Egg and sperm donations are an integral part of the infertility industry. The donors are usually young men and women who donate relying on the promise of anonymity. This is the norm in the United States. But, internationally things are changing. A growing number of countries have prohibited egg and sperm donor anonymity. This usually means that when the child who was conceived by egg or sperm donation reaches the age of eighteen he can receive the identifying information of the donor and meet his genetic parent.

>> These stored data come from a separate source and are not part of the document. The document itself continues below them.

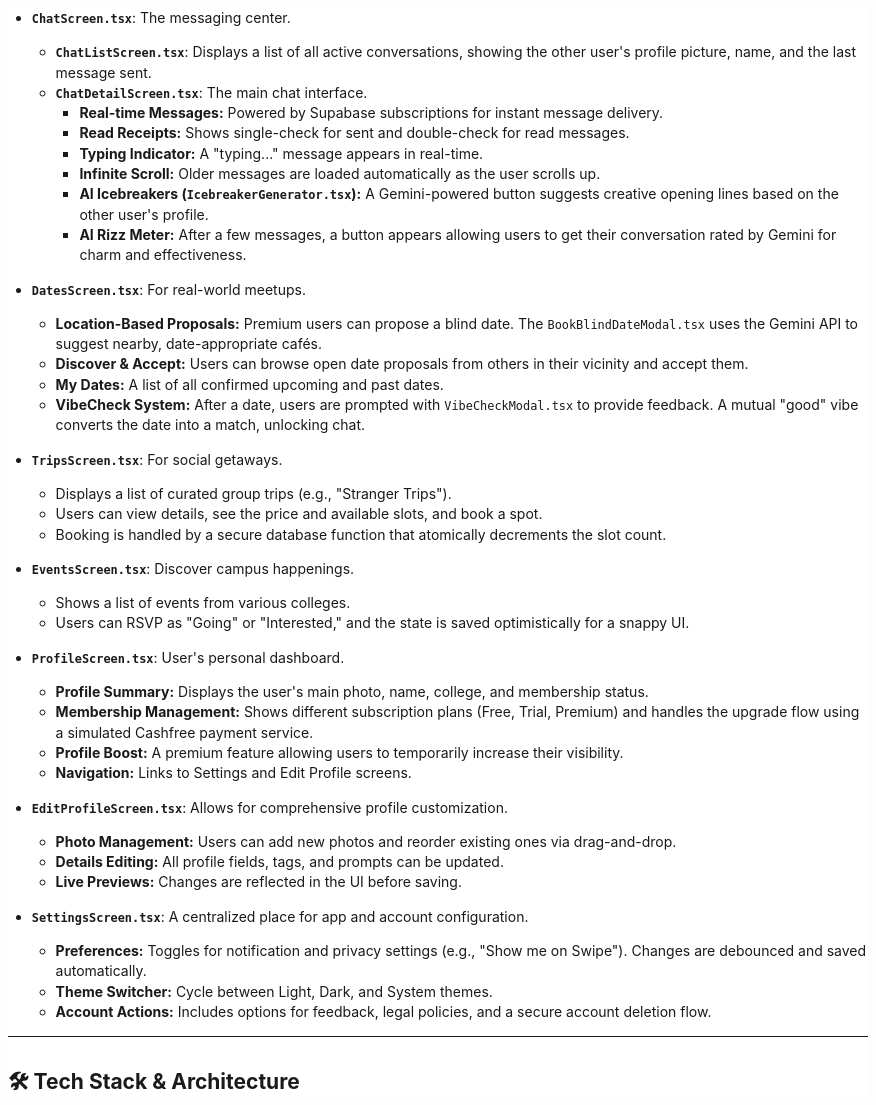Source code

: - **`ChatScreen.tsx`**: The messaging center.
  - **`ChatListScreen.tsx`**: Displays a list of all active conversations, showing the other user's profile picture, name, and the last message sent.
  - **`ChatDetailScreen.tsx`**: The main chat interface.
    - **Real-time Messages:** Powered by Supabase subscriptions for instant message delivery.
    - **Read Receipts:** Shows single-check for sent and double-check for read messages.
    - **Typing Indicator:** A "typing..." message appears in real-time.
    - **Infinite Scroll:** Older messages are loaded automatically as the user scrolls up.
    - **AI Icebreakers (`IcebreakerGenerator.tsx`):** A Gemini-powered button suggests creative opening lines based on the other user's profile.
    - **AI Rizz Meter:** After a few messages, a button appears allowing users to get their conversation rated by Gemini for charm and effectiveness.

- **`DatesScreen.tsx`**: For real-world meetups.
  - **Location-Based Proposals:** Premium users can propose a blind date. The `BookBlindDateModal.tsx` uses the Gemini API to suggest nearby, date-appropriate cafés.
  - **Discover & Accept:** Users can browse open date proposals from others in their vicinity and accept them.
  - **My Dates:** A list of all confirmed upcoming and past dates.
  - **VibeCheck System:** After a date, users are prompted with `VibeCheckModal.tsx` to provide feedback. A mutual "good" vibe converts the date into a match, unlocking chat.

- **`TripsScreen.tsx`**: For social getaways.
  - Displays a list of curated group trips (e.g., "Stranger Trips").
  - Users can view details, see the price and available slots, and book a spot.
  - Booking is handled by a secure database function that atomically decrements the slot count.

- **`EventsScreen.tsx`**: Discover campus happenings.
  - Shows a list of events from various colleges.
  - Users can RSVP as "Going" or "Interested," and the state is saved optimistically for a snappy UI.

- **`ProfileScreen.tsx`**: User's personal dashboard.
  - **Profile Summary:** Displays the user's main photo, name, college, and membership status.
  - **Membership Management:** Shows different subscription plans (Free, Trial, Premium) and handles the upgrade flow using a simulated Cashfree payment service.
  - **Profile Boost:** A premium feature allowing users to temporarily increase their visibility.
  - **Navigation:** Links to Settings and Edit Profile screens.

- **`EditProfileScreen.tsx`**: Allows for comprehensive profile customization.
  - **Photo Management:** Users can add new photos and reorder existing ones via drag-and-drop.
  - **Details Editing:** All profile fields, tags, and prompts can be updated.
  - **Live Previews:** Changes are reflected in the UI before saving.

- **`SettingsScreen.tsx`**: A centralized place for app and account configuration.
  - **Preferences:** Toggles for notification and privacy settings (e.g., "Show me on Swipe"). Changes are debounced and saved automatically.
  - **Theme Switcher:** Cycle between Light, Dark, and System themes.
  - **Account Actions:** Includes options for feedback, legal policies, and a secure account deletion flow.

---

## 🛠️ Tech Stack & Architecture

An expanding movement of commentators is advocating a shift in the United States to an open identity model, which will prohibit anonymity. In fact, last year, Washington state adopted the first modified open identity statute in the United States. Faced by calls for the removal of anonymity, an obvious cause for concern is how would prohibitions on anonymity affect people’s willingness to donate egg and sperm. Supporters of prohibitions on anonymity argue that they only cause short-term shortages in egg and sperm supplies. However, in a study I published in 2010, I showed that unfortunately that does not seem to be the case. My study examined three jurisdictions, which prohibited donor gamete anonymity: Sweden, Victoria (an Australian state) and the United Kingdom. It showed that all these jurisdictions share dire shortages in donor gametes accompanied by long wait-lists. The study concluded that although prohibitions on anonymity were not the sole cause of the shortages, these prohibitions definitely played a role in their creation.

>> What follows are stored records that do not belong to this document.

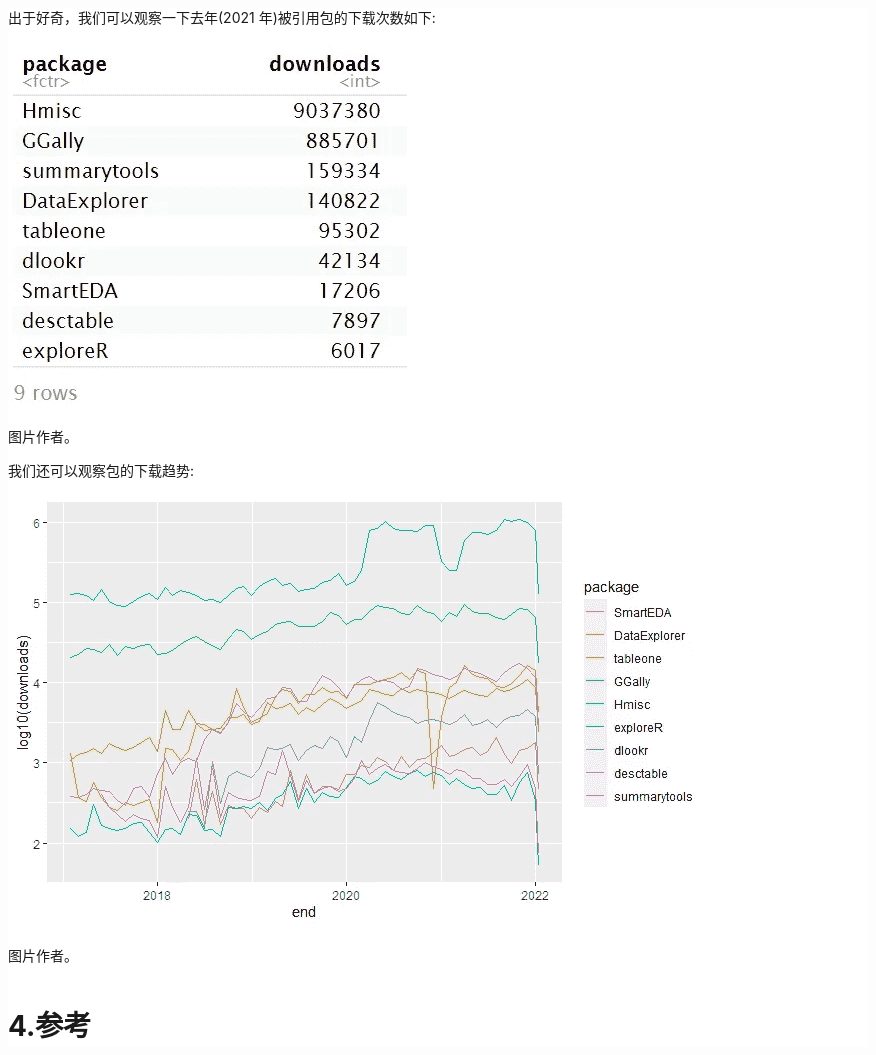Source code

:出于好奇，我们可以观察一下去年(2021 年)被引用包的下载次数如下:

![](img/c7cbe97030e8a8dd817b3ab0d763976a.png)

图片作者。

我们还可以观察包的下载趋势:

![](img/faaea0e83c3523dcc2c6dfdef3ad4b2f.png)

图片作者。

# 4.参考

In a new article, titled “Unintended Consequences: Prohibitions on Gamete Donor Anonymity and the Fragile Practice of Surrogacy,” I examine the potential effect of the adoption of prohibitions on anonymity in the United States on the practice of surrogacy. Surrogacy has not been part of the international debate on donor gamete anonymity. But the situation in the United States is different. Unlike most foreign jurisdictions that adopted prohibitions on anonymity, the practice of surrogacy in the United States is particularly reliant on donor eggs because of the unique legal regime governing surrogacy here.  Generally, there are two types of surrogacy arrangements: traditional surrogacy and gestational surrogacy. In a traditional surrogacy arrangement the surrogate’s eggs are used and she is the genetic mother of the child, while in gestational surrogacy the intended mother’s eggs or a donor’s eggs are used and the surrogate is not the genetic mother of the conceived child. Most U.S. states that expressly allow surrogacy provide legal certainty only to gestational surrogacy, which relies heavily on donor eggs, while leaving traditional surrogacy in a legal limbo. Without legal certainty, the intended parents may not be the legal parents of the conceived child, and instead the surrogate and even her husband may become the legal parents. Infertility practitioners endorse the legal preference for gestational surrogacy also for psychological reasons, believing that a surrogate who is not genetically related to the baby is less likely to change her mind and refuse to hand over the baby.